20年間に約200曲を作曲し、その内訳は135曲のパーラーソングと28曲のミンストレルソングである[2]。多くはメロディの親しみやすい黒人歌、農園歌、ラブソングや郷愁歌である。「アメリカ音楽の父」とも称される[3]。
生涯
[編集]青年期まで
[編集]ペンシルベニア州のピッツバーグの隣町ローレンスビルで、アルスター・スコッツ(北アイルランドに入植したスコットランド人)の曽祖父の家系を引く比較的裕福な家庭に10人兄弟の末っ子として育つ。彼の生まれた家は「白壁の家」(White Cottage)と呼ばれていた。父のウィリアムは、ヴァイオリンを演奏するほどの音楽趣味を持ち、母のエリーザ・トムリンスンも詩情豊かな教養に富む女性であった。フォスター自身も幼児期より並ならぬ音楽的才能を見せ、7歳からは横笛を、9歳からはギターを独学で習得し、後にはクラリネットも修め、1841年、15歳の時にはアゼンス・アカデミー卒業式の際に自作の「ティオガ円舞曲」をアテネ・アカデミーの教会でフルートで奏した(この作品はピアノ独奏曲として現存する)。作曲に興味を持ったフォスターはモーツァルト、ベートーヴェン、ウェーバーらの作品を寝る間も惜しみ研究していたという。このようにアカデミックな音楽教育はほとんど受けなかったにもかかわらず、二十歳になるまでにすでにいくつか歌曲を出版していた。姉2人もピアノをよく演奏したという。
作曲家
[編集]最初の歌曲は1844年に出版された「窓を開け、恋人よ」(Open Thy Lattice, Love)で16歳のときの作品である。翌1845年には弟と友人からなるセーヴル・ハーモニスツ重唱団のために「ルイジアナの美人」、「ネッド叔父さん」などを作曲する。1845年4月にピッツバーグは大火に見舞われ、町の3分の1にもあたる約1000棟の建物を焼失する。

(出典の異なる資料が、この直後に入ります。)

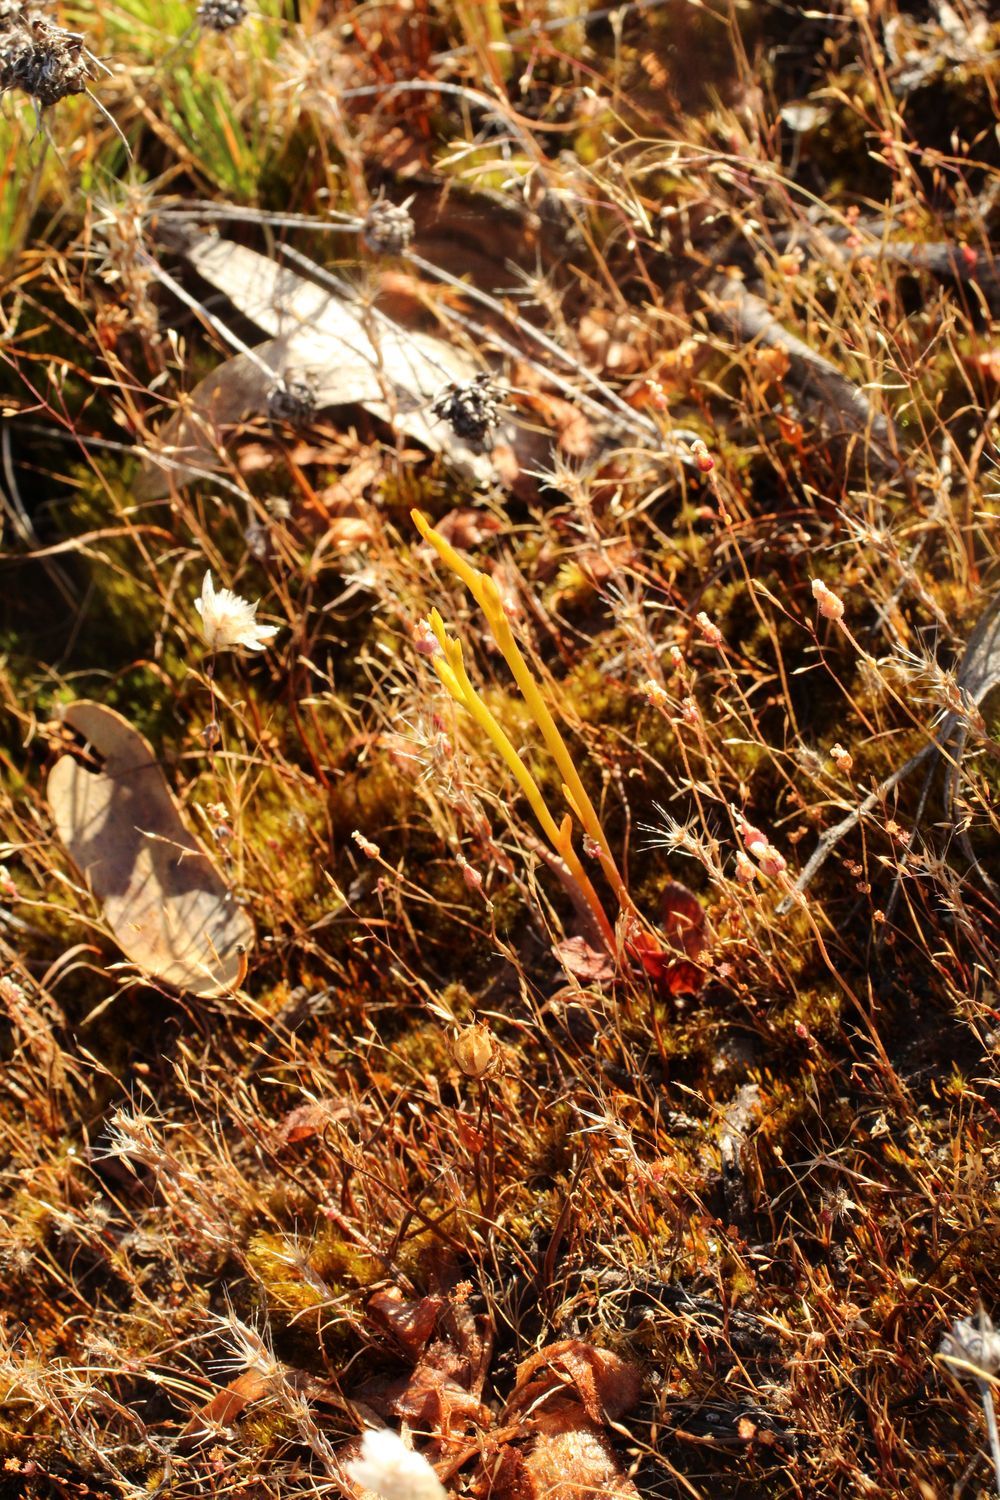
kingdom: Plantae
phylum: Tracheophyta
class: Liliopsida
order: Asparagales
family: Orchidaceae
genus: Spiculaea
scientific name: Spiculaea ciliata
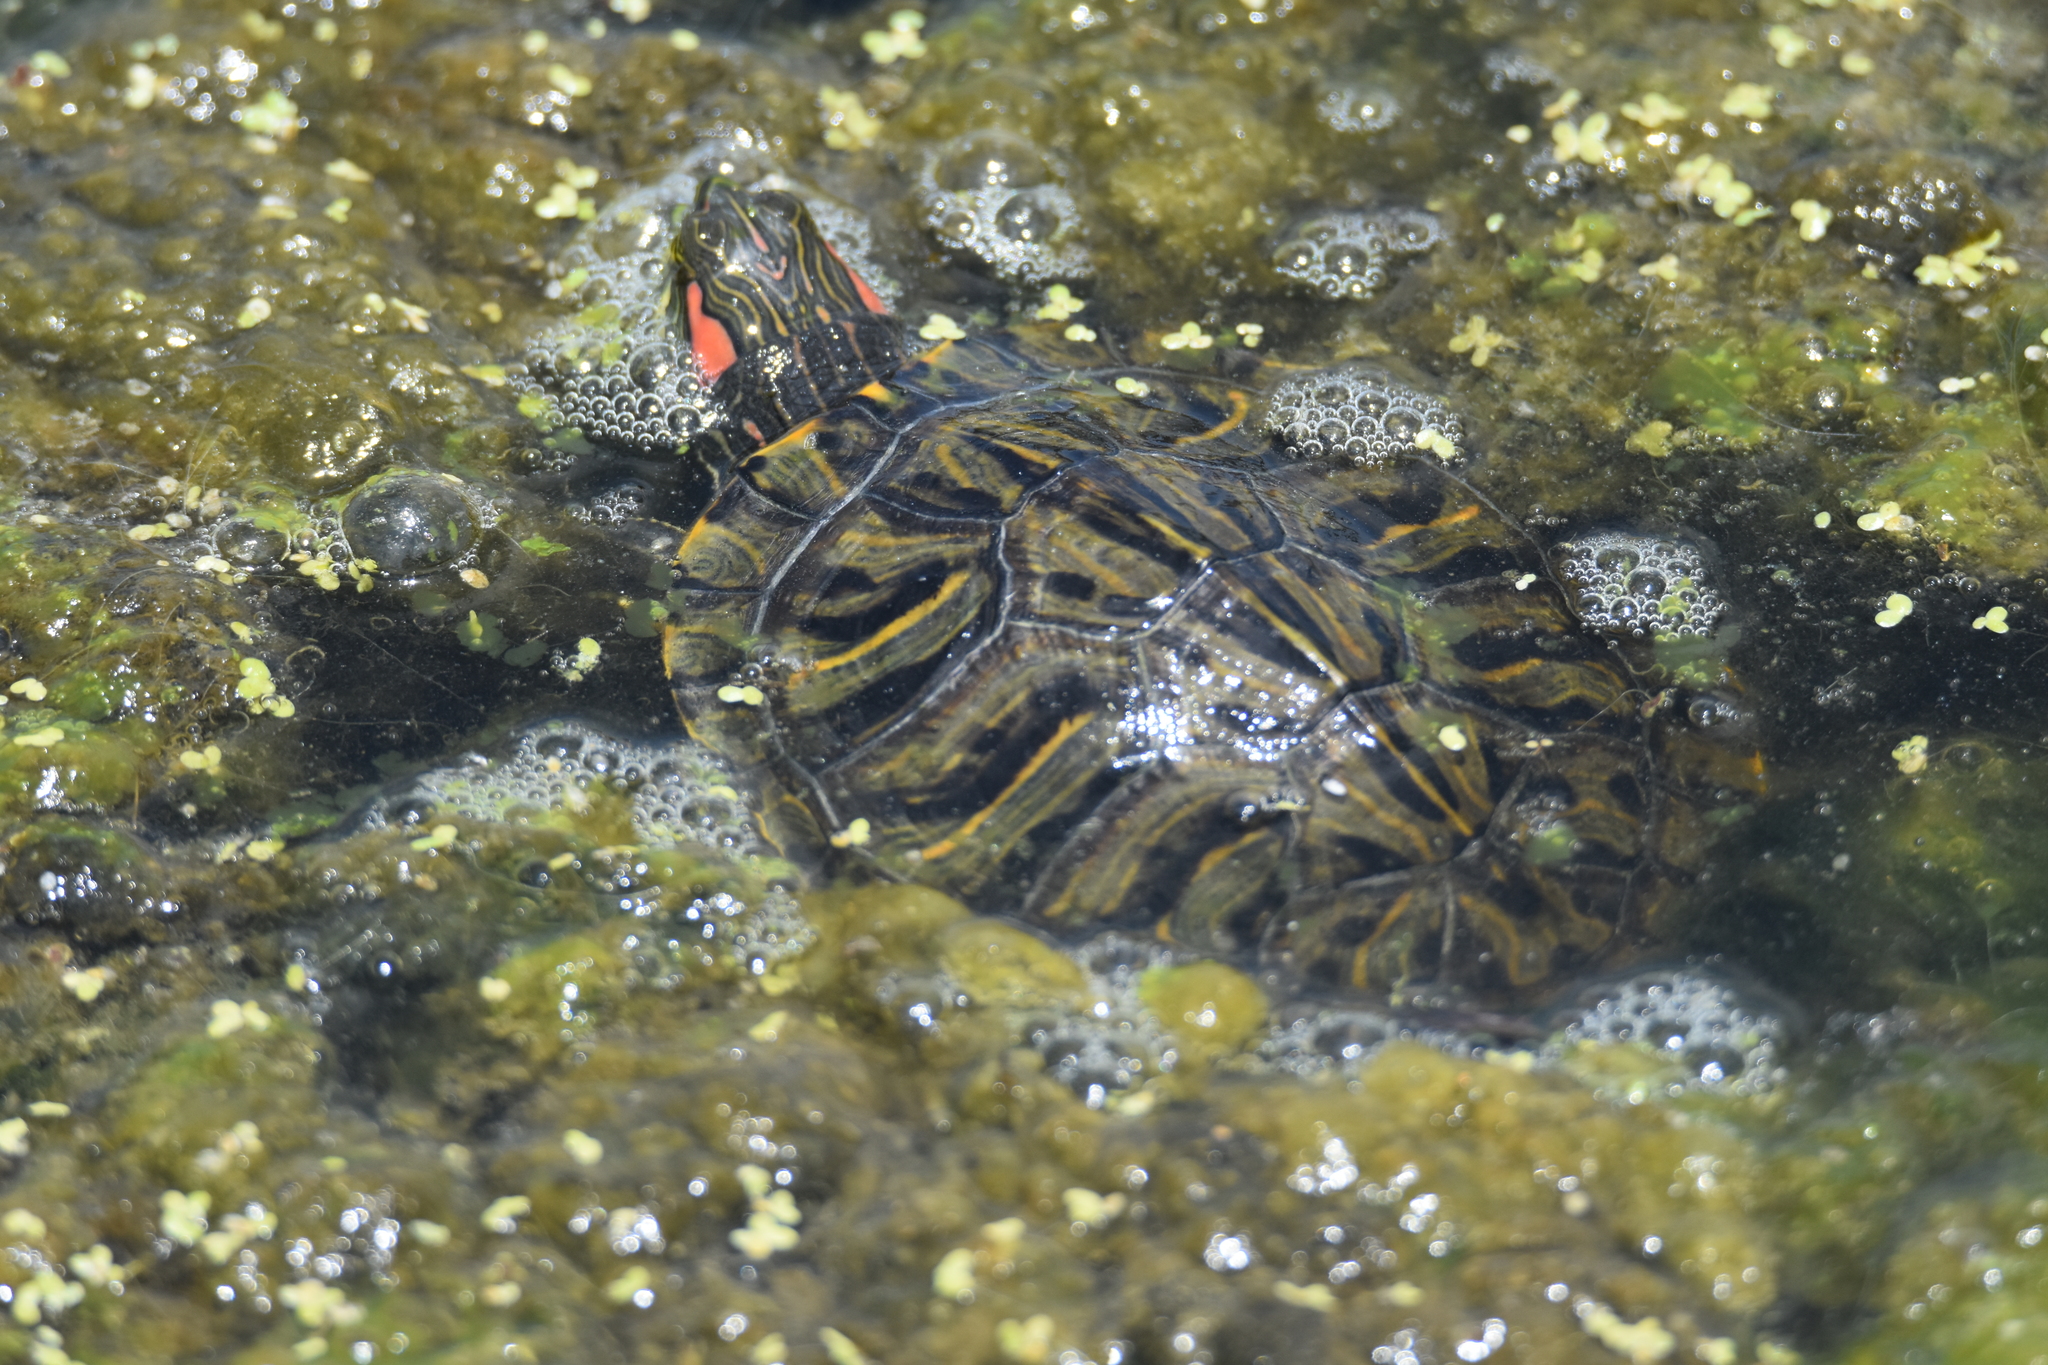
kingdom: Animalia
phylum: Chordata
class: Testudines
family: Emydidae
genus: Trachemys
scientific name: Trachemys scripta
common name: Slider
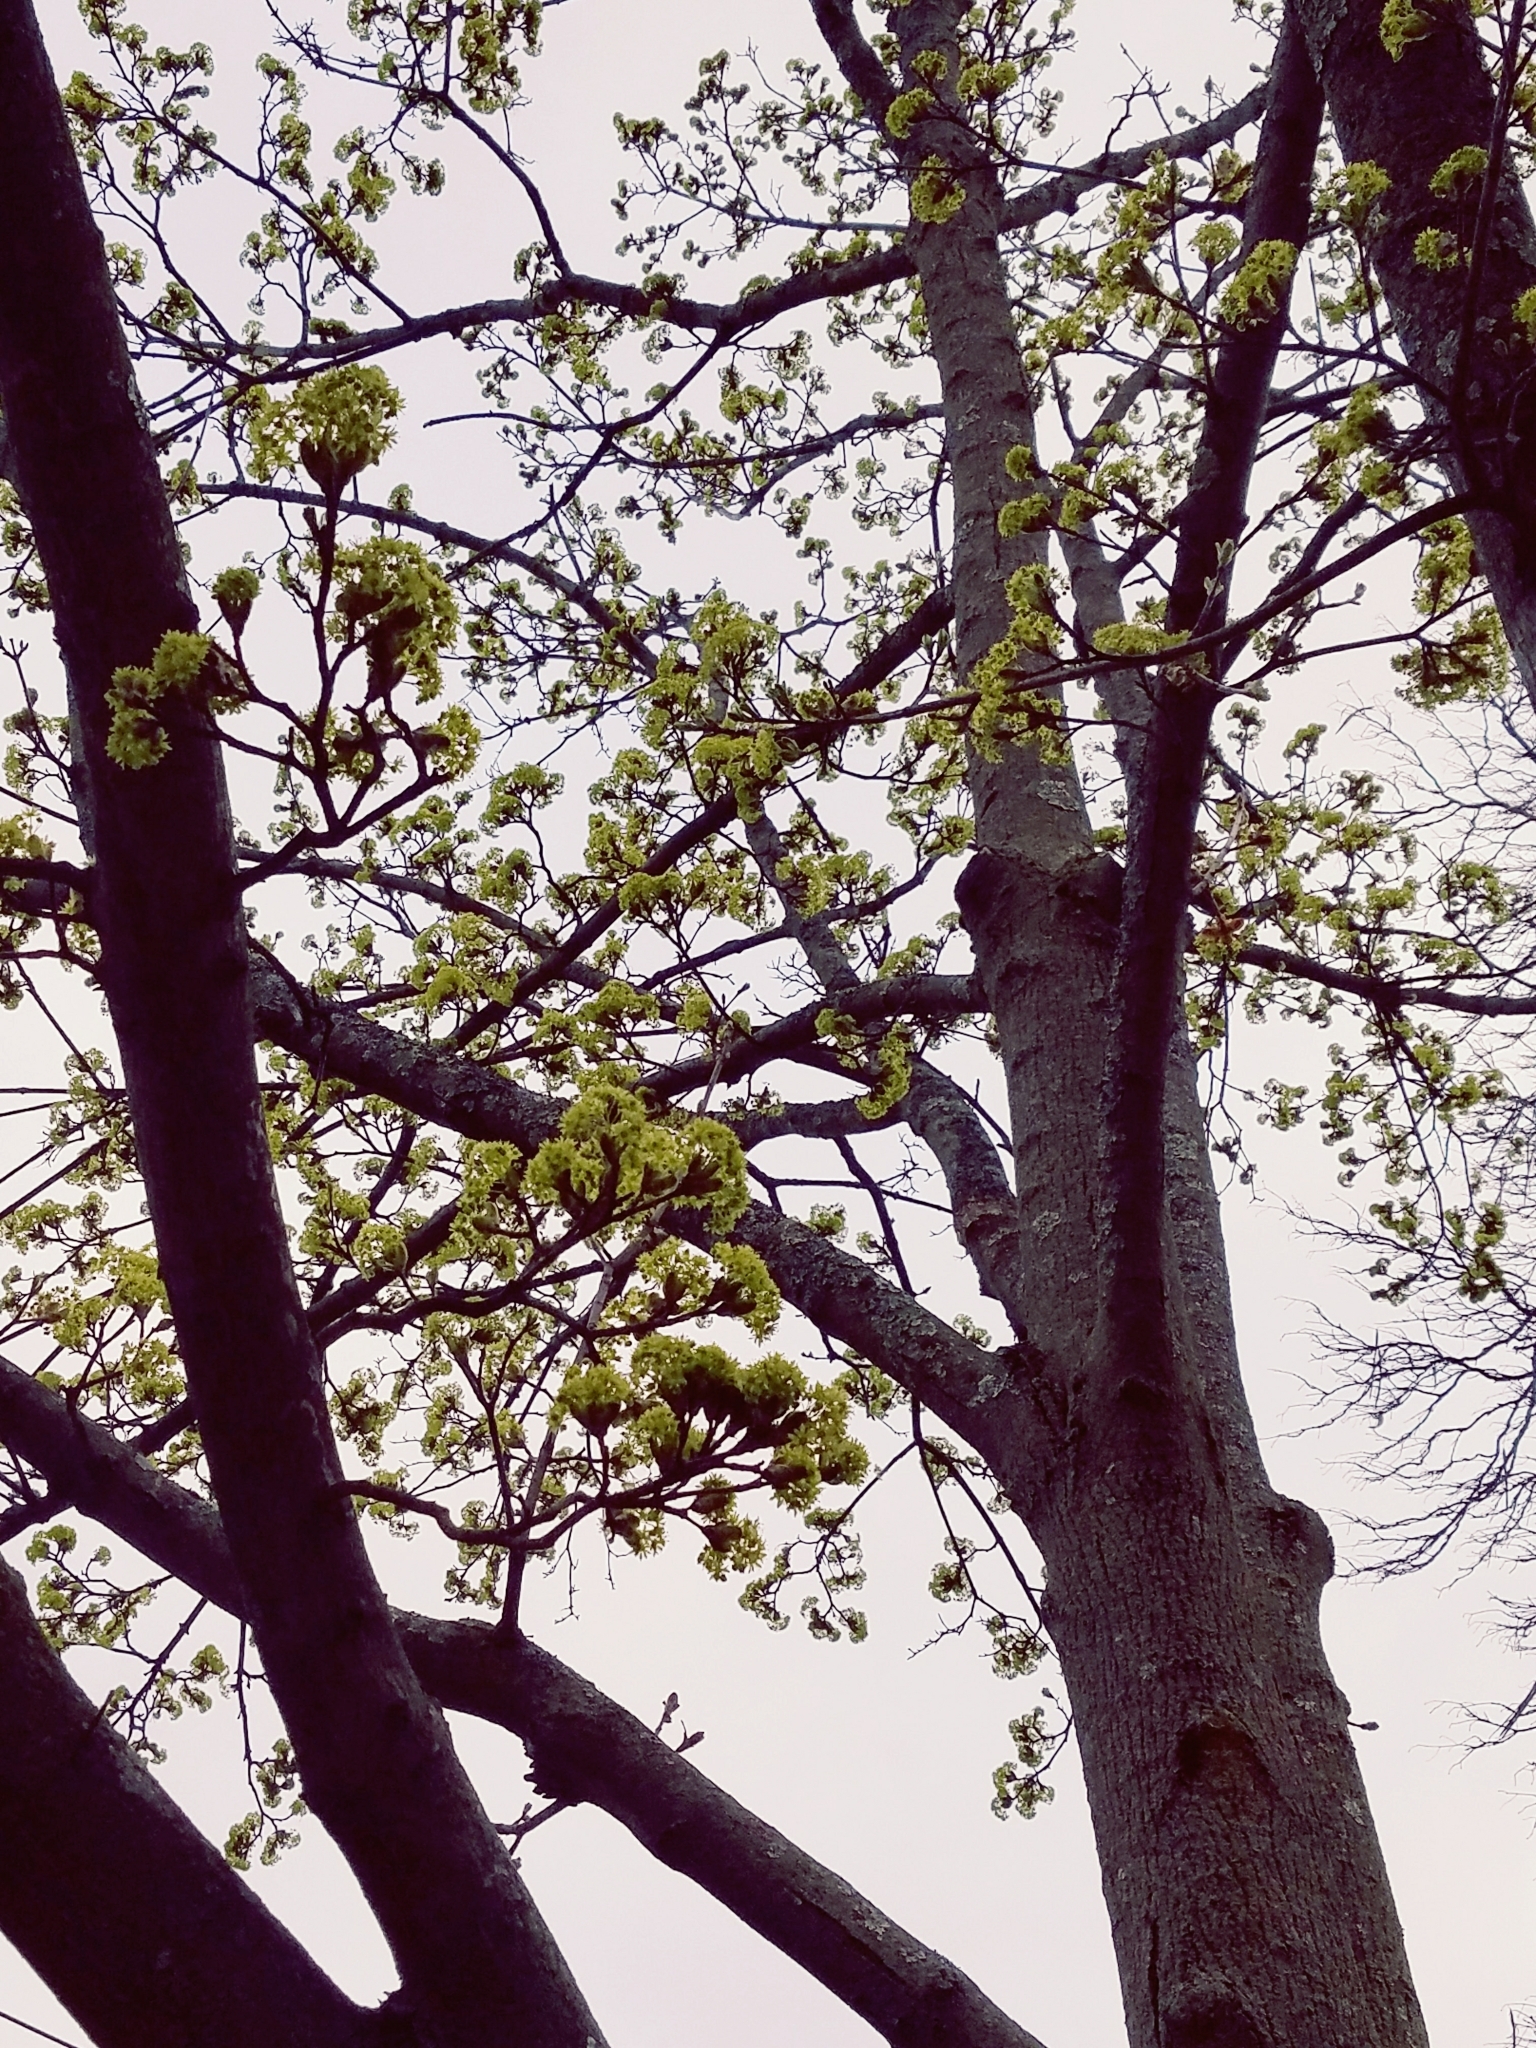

1846年にオハイオ州シンシナティに転居し、兄の蒸気船海運会社・アーウィン・フォスター商会(Irwin & Foster)で簿記係を務める。当時のシンシナティは、ピッツバーグをしのぐ勢いの多文化社会であり、彼の働く会社の窓の外にはオハイオ川に蒸気船がひっきりなしに行き交い、南部の黒人音楽や荷揚げ作業人夫の労働歌に満ち溢れていた。このシンシナティ在住中に、当時独立戦争後の新大陸で流行した黒人霊歌風である最初のヒット曲「おおスザンナ」を発表。これは1848年〜1849年のカリフォルニアのゴールド・ラッシュの賛歌となった。当時、白人が顔を黒く塗り大げさに歌うミンストレル・ショーやエチオピア風の喜劇役者の魅力に強く引きつけられていたが、その結果が1849年に出版された曲集『フォスターのミンストレル・ソング集』(Foster's Ethiopian Melodies)に結実し、クリスティ・ミンストレルズによってヒットした「やさしいネリー」(Nelly Was A Lady)が収録されている。
貧困
[編集]同年フォスターはペンシルベニアに戻ってコンサートを開き、クリスティ・ミンストレルズと共演、最も有名な歌曲が書かれる時代の始まりとなった。1850年に、ピッツバーグの名医の長女であるジェーン・マクダウェル(Jane Denny McDowell, 1829年 - 1903年)と結婚、翌年には娘マリオンをもうけるが、この後に音楽的円熟を見せ「ケンタッキーの我が家」、「主人は冷たい土の中に」、「故郷の人々」(「スワニー河」)の傑作を次々に生む。1853年にフォスターはニューヨークに出てファース・ポンド社と契約を結び、自作・他者の歌曲などをアンサンブル用に編曲した「ソーシャル・オーケストラ」(The Social Orchestra)を発表。翌1854年には「金髪のジェニー」を発表。この年に妻子もニューヨークに移り住む。が、翌年にはフォスターは単身ピッツバーグに戻り、続いて妻子も追うが、1855年の両親の死と翌1856年の兄ダニングの死はフォスター一家に打撃を与え、借金暮らしに陥る。1857年、ファース・ポンド社との先払い契約によって辛うじて金銭を得るが困窮生活は続く。1860年にニューヨーク市に再び転出し「オールド・ブラック・ジョー」を発表。
死去
[編集]1864年1月10日、マンハッタンの下町「バワリー」のノース・アメリカン・ホテルに滞在中であったフォスターは、粉々に割れた洗面台のそばで頭部および頚部から大量に出血した状態で倒れているところを作詞家ジョージ・クーパーによって発見され、ベレビュー病院に搬送されたものの3日後の13日に発熱と出血多量で死亡した。数日前から発熱しており、意識朦朧の状態でベッドから起き出し、洗面所に入ったところで平衡感覚を失って転倒、その際に頭部を洗面台にぶつけて割ってしまい、その破片で頚動脈を切断されたことが致命傷になったものと推測されている。37歳没。この時のフォスターの所持品はわずか38セントの小銭と、「親愛なる友だちとやさしき心よ」(dear friends and gentle hearts)と走り書きされた紙片だけであった。フォスターの死を知らされた妻ジェニーは遺体と対面するやその場で泣き崩れたと伝えられている。1862年の作品「夢見る人」(「夢路より」)が発表されたのは死後2か月後のことである。亡骸はペンシルベニア州ピッツバーグのアレゲーニー墓地に埋葬されている。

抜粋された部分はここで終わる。